Re: Candidate Linux ABI for Intel AMX and hypothetical new related features
From: Florian Weimer
Date: Mon Mar 29 2021 - 12:49:02 EST
* Len Brown via Libc-alpha:
>> In particular, the library may use instructions that main() doesn't know exist.
>
> And so I'll ask my question another way.
>
> How is it okay to change the value of XCR0 during the run time of a
> program?
>
> I submit that it is not, and that is a deal-killer for a
> request/release API.
>
> eg. main() doesn't know that the math library wants to use AMX, and
> neither does the threading library. So main() doesn't know to call
> the API before either library is invoked. The threading library
> starts up and creates user-space threads based on the initial value
> from XCR0. Then the math library calls the API, which adds bits to
> XCRO, and then the user-space context switch in the threading
> library corrupts data because the new XCR0 size doesn't match the
> initial size.
I agree that this doesn't quite work. (Today, it's not the thread
library, but the glibc dynamic loader trampoline.)

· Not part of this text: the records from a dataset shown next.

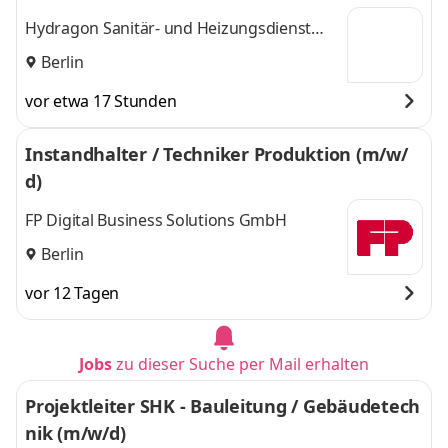
Hydragon Sanitär- und Heizungsdienst
GmbH
Berlin
vor etwa 17 Stunden
Instandhalter / Techniker Produktion (m/w/
d)
FP Digital Business Solutions GmbH
Berlin
vor 12 Tagen
Jobs
zu dieser Suche per Mail erhalten
Projektleiter SHK - Bauleitung / Gebäudetech
nik (m/w/d)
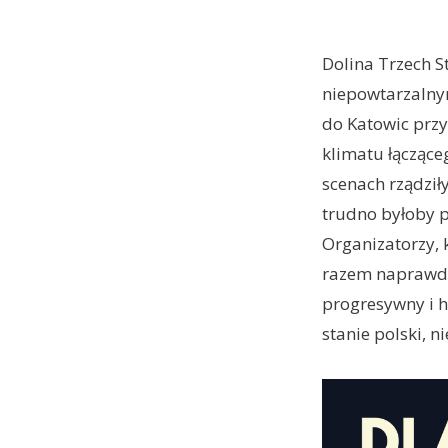
Dolina Trzech S
niepowtarzalny
do Katowic przy
klimatu łączące
scenach rządził
trudno byłoby p
Organizatorzy, 
razem naprawdę
progresywny i h
stanie polski, 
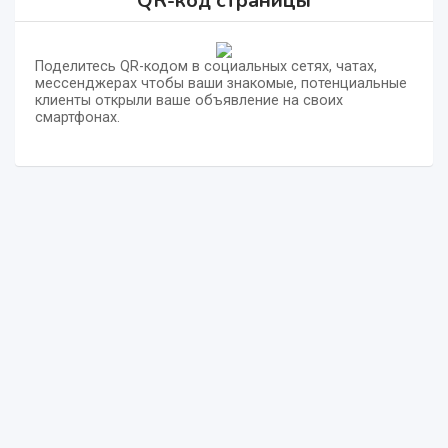
QR-код страницы
Поделитесь QR-кодом в социальных сетях, чатах,
мессенджерах чтобы ваши знакомые, потенциальные
клиенты открыли ваше объявление на своих
смартфонах.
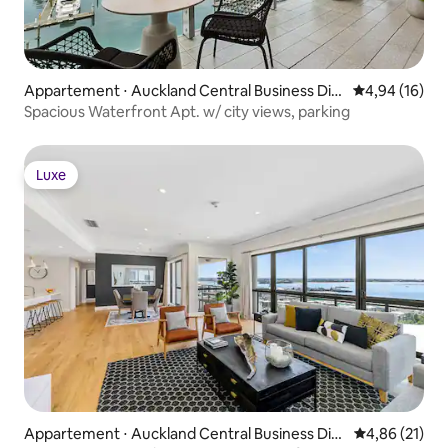
Appartement ⋅ Auckland Central Business Dist
Évaluation mo
4,94 (16)
rict
Spacious Waterfront Apt. w/ city views, parking
Luxe
Luxe
Appartement ⋅ Auckland Central Business Dist
Évaluation mo
4,86 (21)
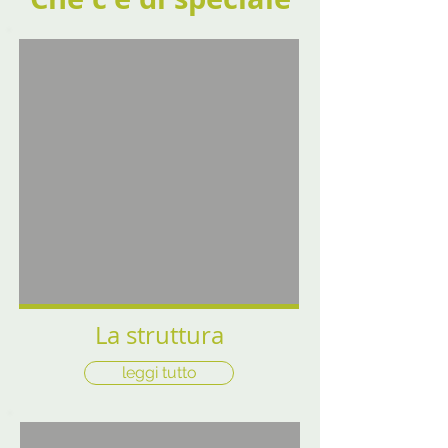
La struttura
leggi tutto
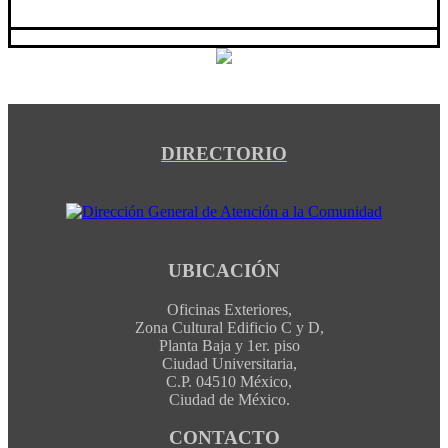
DIRECTORIO
UBICACIÓN
Oficinas Exteriores,
Zona Cultural Edificio C y D,
Planta Baja y 1er. piso
Ciudad Universitaria,
C.P. 04510 México,
Ciudad de México.
CONTACTO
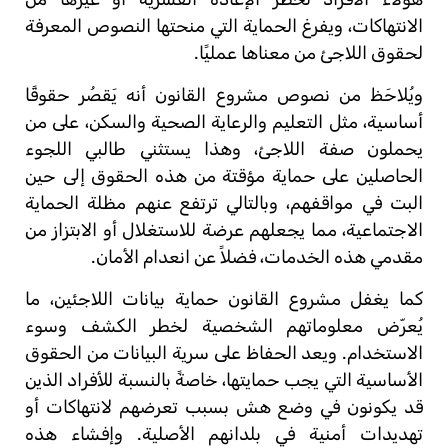
الانتهاكات، ويفرغ الحماية التي منحتها النصوص المعرفة
لحقوق اللاجئ من معناها عمليًا.
ويُلاحَظ من نصوص مشروع القانون أنه يَقصُر حقوقًا
أساسية، مثل التعليم والرعاية الصحية والسكن، على من
يحملون صفة اللاجئ، وهذا يستثني طالبي اللجوء
الحاصلين على حماية مؤقتة من هذه الحقوق إلى حين
البت في مواقفهم، وبالتالي ترتفع عنهم مظلة الحماية
الاجتماعية، مما يجعلهم عرضة للاستغلال أو الابتزاز من
مقدمي هذه الخدمات، فضلاً عن انعدام الأمان.
كما يغفل مشروع القانون حماية بيانات اللاجئين، ما
يُعرّض معلوماتهم الشخصية لخطر الكشف وسوء
الاستخدام. ويعد الحفاظ على سرية البيانات من الحقوق
الأساسية التي يجب حمايتها، خاصةً بالنسبة للأفراد الذين
قد يكونون في وضع هش بسبب تعرضهم لانتهاكات أو
تهديدات أمنية في بلدانهم الأصلية. وإفشاء هذه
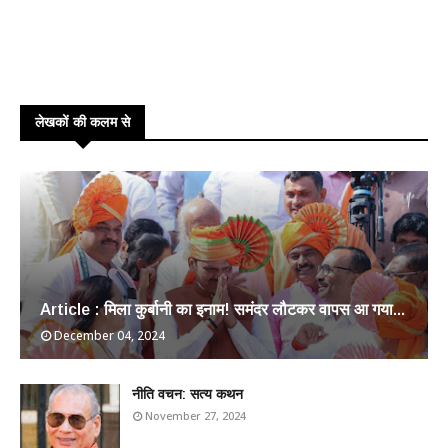
लेखकों की कलम से
Article : मिला कुर्बानी का इनाम! समंदर लौटकर वापस आ गया...
December 04, 2024
​नीति वचन: सत्य कथन
November 27, 2024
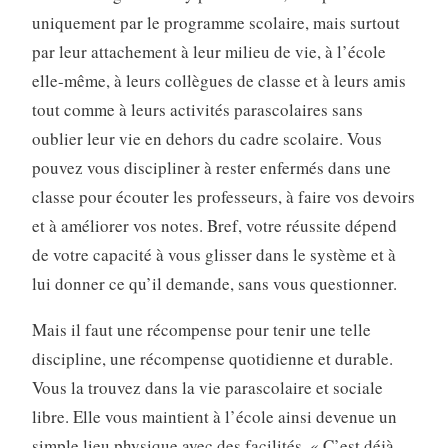
uniquement par le programme scolaire, mais surtout
par leur attachement à leur milieu de vie, à l’école
elle-même, à leurs collègues de classe et à leurs amis
tout comme à leurs activités parascolaires sans
oublier leur vie en dehors du cadre scolaire. Vous
pouvez vous discipliner à rester enfermés dans une
classe pour écouter les professeurs, à faire vos devoirs
et à améliorer vos notes. Bref, votre réussite dépend
de votre capacité à vous glisser dans le système et à
lui donner ce qu’il demande, sans vous questionner.
Mais il faut une récompense pour tenir une telle
discipline, une récompense quotidienne et durable.
Vous la trouvez dans la vie parascolaire et sociale
libre. Elle vous maintient à l’école ainsi devenue un
simple lieu physique avec des facilités. « C’est déjà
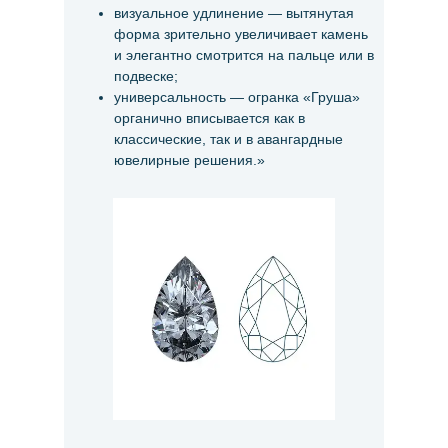
визуальное удлинение — вытянутая
форма зрительно увеличивает камень
и элегантно смотрится на пальце или в
подвеске;
универсальность — огранка «Груша»
органично вписывается как в
классические, так и в авангардные
ювелирные решения.»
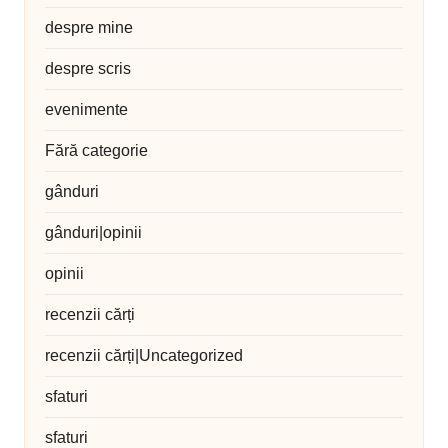
despre mine
despre scris
evenimente
Fără categorie
gânduri
gânduri|opinii
opinii
recenzii cărți
recenzii cărți|Uncategorized
sfaturi
sfaturi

I disagree that CPU feature enablement has been a failure. I think we
are pretty good at enabling new CPU features on older operating
systems, not just bleeding edge mainline kernels. Part of that is
that anything but the kernel stays out of the way, and most features
are available directly via inline assembly (you can even use .byte
hacks if you want). There is no need to switch to new userspace
libraries, compile out-of-tree kernel drivers that have specific
firmware requirements, and so on.
If the operations that need a huge context can be made idempotent,
with periodic checkpoints, it might be possible to avoid saving the
context completely by some rseq-like construct.